Anfang Februar wurde dann eine Einigung erzielt. General Oleksandr Syrskiy, der bisherige Befehlshaber der Bodentruppen, wird Saluschnyj als Befehlshaber der ukrainischen Streitkräfte ablösen. Von dem Moment an, als Selenskyjs Absichten gegenüber Saluschnyj deutlich wurden, gab es in der Ukraine viel Unfrieden, denn wie die gesamte Armee erfreute sich auch Saluschnyj großer öffentlicher Beliebtheit.

Inzwischen hat die ukrainische Regierung in den Meinungsumfragen an Unterstützung verloren - eine Folge von Korruptionsskandalen und mehreren ungeschickten Versuchen, die Redefreiheit einzuschränken, wie Olga Worozbyt, Redakteurin für Ukrainian Weekly, für Krytyka Polityczna berichtet.

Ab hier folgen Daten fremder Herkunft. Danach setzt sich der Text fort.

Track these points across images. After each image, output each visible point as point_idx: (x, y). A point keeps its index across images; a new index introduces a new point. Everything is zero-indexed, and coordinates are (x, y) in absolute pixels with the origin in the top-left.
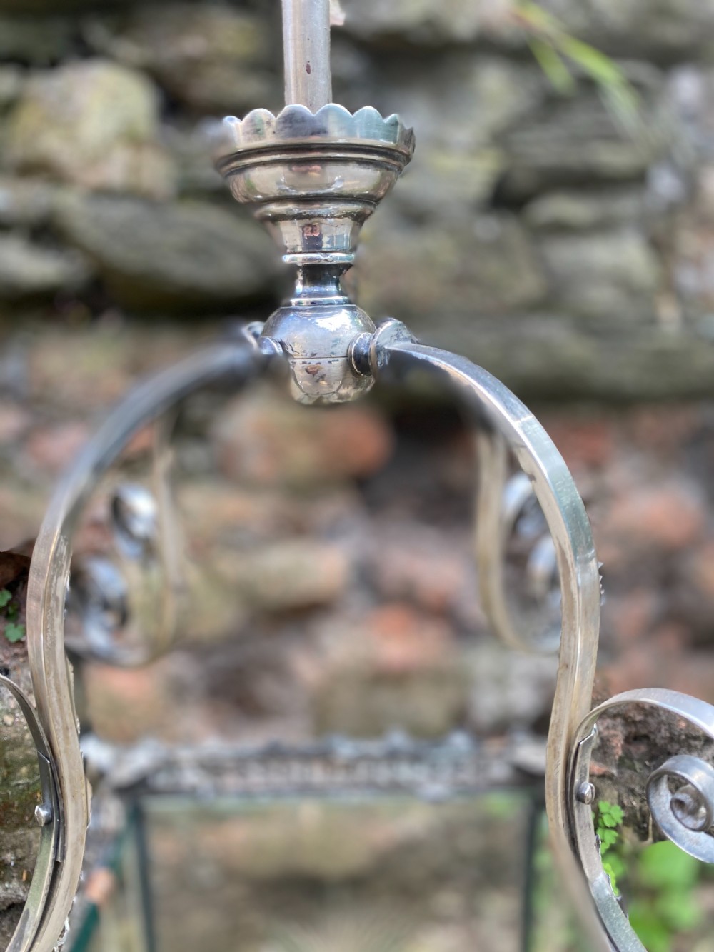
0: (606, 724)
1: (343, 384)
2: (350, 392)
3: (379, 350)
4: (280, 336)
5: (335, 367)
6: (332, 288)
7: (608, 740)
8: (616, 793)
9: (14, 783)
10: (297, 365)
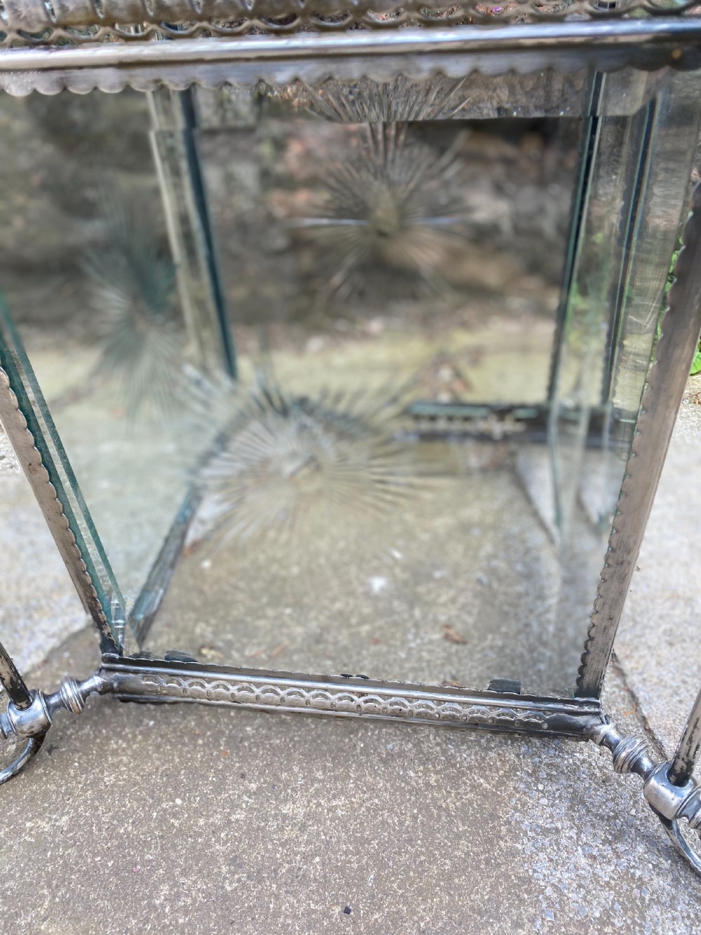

Die Rückschläge an der Front und die schwindende Hoffnung auf ein Ende des Krieges haben Präsident Selenskyj und sein Team zum Gegenstand öffentlicher Frustration gemacht. Der Rücktritt von Saluschnyj wird - vor allem von Selenskyjs Gegnern - als ein weiterer politischer Fehler angesehen, der der Ukraine schadet. Aber ich denke, es lohnt sich, etwas Abstand zu gewinnen und sich zu fragen, welche anderen Möglichkeiten Selenskyj hat, um die Ukraine aus der Sackgasse zu führen.

Personelle Veränderungen sind eine Chance, frischen Wind in den Generalstab zu bringen und Platz für neue Ansätze und Strategien zu schaffen. Nicht zuletzt, wenn die bisherigen nicht immer funktioniert haben.

Aber natürlich kann der Wechsel die Notlage des angeschlagenen Landes auch verschlimmern. General Syrsky, der die Verteidigung von Kiew und die Gegenoffensive auf Charkiw im Jahr 2022 leitete, ist in Militärkreisen dafür bekannt, dass er nicht mit menschlichen Verlusten rechnet, was indirekt für seine Effektivität verantwortlich sein könnte.

Und doch war Syrsky seit Beginn der russischen Aggression im Wesentlichen an einem Verteidigungskrieg beteiligt. Bislang hat sich der Wechsel an der Spitze nicht als so großes Erdbeben erwiesen wie erwartet, schrieb ich in Newsweek Polska, und er bedeutet auch keineswegs einen Verrat an den Interessen der Ukraine. Diese bleiben unverändert:  Der Sieg über Russland und ein dauerhafter Frieden.